--- Begin Record extracts ---

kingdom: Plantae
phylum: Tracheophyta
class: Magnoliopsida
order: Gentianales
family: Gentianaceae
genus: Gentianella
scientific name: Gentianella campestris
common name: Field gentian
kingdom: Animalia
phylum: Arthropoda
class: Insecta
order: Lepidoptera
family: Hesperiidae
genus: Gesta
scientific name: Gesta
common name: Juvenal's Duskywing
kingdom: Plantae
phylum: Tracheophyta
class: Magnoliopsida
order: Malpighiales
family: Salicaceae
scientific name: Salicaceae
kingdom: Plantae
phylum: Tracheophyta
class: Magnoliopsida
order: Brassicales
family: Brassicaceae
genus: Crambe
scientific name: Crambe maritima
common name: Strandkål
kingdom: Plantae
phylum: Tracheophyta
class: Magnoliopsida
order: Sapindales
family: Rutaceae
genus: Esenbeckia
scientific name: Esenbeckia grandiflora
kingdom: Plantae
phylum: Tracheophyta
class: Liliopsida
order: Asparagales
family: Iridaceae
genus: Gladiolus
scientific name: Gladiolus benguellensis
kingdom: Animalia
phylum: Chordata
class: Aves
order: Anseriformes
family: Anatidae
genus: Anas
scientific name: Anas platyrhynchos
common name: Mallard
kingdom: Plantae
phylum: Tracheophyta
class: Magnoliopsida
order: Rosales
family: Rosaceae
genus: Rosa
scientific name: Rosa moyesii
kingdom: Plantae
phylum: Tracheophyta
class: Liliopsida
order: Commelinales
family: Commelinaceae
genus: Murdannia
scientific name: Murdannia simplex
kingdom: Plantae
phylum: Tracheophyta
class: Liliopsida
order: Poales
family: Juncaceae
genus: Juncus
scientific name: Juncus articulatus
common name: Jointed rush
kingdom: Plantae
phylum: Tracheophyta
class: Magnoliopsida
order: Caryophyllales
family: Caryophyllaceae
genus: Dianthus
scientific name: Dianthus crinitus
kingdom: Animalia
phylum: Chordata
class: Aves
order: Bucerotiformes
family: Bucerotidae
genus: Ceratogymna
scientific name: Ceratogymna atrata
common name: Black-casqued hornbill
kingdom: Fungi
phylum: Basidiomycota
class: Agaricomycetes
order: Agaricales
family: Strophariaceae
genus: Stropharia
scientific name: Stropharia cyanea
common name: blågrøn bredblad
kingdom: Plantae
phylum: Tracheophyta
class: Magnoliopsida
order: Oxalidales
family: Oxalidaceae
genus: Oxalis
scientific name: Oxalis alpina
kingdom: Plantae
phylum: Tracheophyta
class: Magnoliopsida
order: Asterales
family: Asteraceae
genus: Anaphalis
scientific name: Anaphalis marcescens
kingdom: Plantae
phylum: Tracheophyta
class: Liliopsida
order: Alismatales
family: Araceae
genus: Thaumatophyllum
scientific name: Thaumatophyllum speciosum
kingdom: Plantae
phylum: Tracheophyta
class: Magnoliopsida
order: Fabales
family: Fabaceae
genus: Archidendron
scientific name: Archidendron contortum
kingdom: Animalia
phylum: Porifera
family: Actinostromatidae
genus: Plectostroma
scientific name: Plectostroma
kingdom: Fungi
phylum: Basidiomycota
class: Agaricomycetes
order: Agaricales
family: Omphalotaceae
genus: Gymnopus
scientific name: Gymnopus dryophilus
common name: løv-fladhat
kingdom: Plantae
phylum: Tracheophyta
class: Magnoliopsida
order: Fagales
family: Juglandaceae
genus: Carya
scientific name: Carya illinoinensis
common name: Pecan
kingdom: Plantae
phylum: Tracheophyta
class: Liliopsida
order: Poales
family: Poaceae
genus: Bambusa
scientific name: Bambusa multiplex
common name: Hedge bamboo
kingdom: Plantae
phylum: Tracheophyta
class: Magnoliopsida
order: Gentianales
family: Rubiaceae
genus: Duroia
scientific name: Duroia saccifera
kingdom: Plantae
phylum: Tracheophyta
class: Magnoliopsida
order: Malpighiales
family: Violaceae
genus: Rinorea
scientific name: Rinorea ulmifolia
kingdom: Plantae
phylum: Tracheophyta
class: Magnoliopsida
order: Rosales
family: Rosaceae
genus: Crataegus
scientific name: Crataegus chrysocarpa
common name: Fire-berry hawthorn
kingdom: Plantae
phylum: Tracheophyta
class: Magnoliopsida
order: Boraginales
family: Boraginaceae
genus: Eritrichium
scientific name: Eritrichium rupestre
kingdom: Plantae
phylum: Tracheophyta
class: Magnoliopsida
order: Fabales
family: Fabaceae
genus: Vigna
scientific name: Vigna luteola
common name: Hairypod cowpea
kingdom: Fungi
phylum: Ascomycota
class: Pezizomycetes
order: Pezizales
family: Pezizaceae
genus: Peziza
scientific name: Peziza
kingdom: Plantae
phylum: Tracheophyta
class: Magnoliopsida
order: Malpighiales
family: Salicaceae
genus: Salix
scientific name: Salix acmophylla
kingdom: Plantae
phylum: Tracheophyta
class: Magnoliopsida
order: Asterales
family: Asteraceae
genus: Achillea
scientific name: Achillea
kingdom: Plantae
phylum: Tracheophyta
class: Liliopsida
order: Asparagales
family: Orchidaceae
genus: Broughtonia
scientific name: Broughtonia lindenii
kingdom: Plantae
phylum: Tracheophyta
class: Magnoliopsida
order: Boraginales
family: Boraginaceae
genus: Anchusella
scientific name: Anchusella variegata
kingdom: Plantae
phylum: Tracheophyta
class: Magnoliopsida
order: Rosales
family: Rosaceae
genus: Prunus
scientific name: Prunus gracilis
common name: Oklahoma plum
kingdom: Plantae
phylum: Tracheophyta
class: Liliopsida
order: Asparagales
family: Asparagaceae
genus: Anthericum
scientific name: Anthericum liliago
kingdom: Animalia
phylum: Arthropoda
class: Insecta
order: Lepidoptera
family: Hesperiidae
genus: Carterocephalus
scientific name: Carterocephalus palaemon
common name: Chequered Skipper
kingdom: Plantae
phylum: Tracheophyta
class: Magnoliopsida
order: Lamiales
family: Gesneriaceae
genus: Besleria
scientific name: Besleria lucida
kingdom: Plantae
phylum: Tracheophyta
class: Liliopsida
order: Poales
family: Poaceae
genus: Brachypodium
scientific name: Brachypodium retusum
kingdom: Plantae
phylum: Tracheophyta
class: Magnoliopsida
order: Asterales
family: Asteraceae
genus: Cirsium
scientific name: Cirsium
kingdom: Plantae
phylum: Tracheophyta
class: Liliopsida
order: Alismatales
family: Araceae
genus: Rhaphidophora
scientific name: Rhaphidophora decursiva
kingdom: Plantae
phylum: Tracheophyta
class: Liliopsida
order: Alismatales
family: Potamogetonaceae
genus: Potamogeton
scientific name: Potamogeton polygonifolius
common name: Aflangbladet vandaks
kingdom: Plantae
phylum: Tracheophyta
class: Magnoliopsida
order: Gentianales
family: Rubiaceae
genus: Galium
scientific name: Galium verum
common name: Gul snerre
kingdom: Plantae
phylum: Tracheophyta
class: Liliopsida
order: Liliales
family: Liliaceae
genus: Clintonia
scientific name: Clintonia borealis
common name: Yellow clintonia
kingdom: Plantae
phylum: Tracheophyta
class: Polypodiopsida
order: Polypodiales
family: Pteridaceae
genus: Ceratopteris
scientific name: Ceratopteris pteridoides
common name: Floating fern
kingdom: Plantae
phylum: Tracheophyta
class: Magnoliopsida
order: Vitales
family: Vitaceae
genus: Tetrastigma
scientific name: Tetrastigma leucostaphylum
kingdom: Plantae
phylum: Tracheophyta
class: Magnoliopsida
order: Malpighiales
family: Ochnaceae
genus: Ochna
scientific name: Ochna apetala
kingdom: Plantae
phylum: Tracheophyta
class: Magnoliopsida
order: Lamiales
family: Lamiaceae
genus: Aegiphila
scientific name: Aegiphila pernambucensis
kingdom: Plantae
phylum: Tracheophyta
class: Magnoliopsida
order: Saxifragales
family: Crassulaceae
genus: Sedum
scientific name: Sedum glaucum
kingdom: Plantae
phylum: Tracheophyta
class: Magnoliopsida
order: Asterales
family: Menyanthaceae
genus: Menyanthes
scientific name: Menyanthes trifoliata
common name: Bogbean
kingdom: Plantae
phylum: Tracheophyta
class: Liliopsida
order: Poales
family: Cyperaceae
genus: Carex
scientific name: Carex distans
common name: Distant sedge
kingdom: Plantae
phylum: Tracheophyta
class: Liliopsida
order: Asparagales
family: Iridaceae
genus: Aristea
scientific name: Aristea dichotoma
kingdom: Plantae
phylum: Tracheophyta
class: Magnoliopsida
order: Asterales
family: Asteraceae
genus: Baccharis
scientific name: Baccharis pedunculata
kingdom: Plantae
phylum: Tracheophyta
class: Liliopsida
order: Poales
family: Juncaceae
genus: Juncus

--- End Record extracts ---

▸ **Goal of the exercise**
Rewrite the material starting at the line with "family: Menyanthaceae" and ending at the line with "scientific name: Aristea dichotoma", changing each "common name" to "everyday name" and leaving all else unchanged.

▸ **Solution for this exercise**
family: Menyanthaceae
genus: Menyanthes
scientific name: Menyanthes trifoliata
everyday name: Bogbean
kingdom: Plantae
phylum: Tracheophyta
class: Liliopsida
order: Poales
family: Cyperaceae
genus: Carex
scientific name: Carex distans
everyday name: Distant sedge
kingdom: Plantae
phylum: Tracheophyta
class: Liliopsida
order: Asparagales
family: Iridaceae
genus: Aristea
scientific name: Aristea dichotoma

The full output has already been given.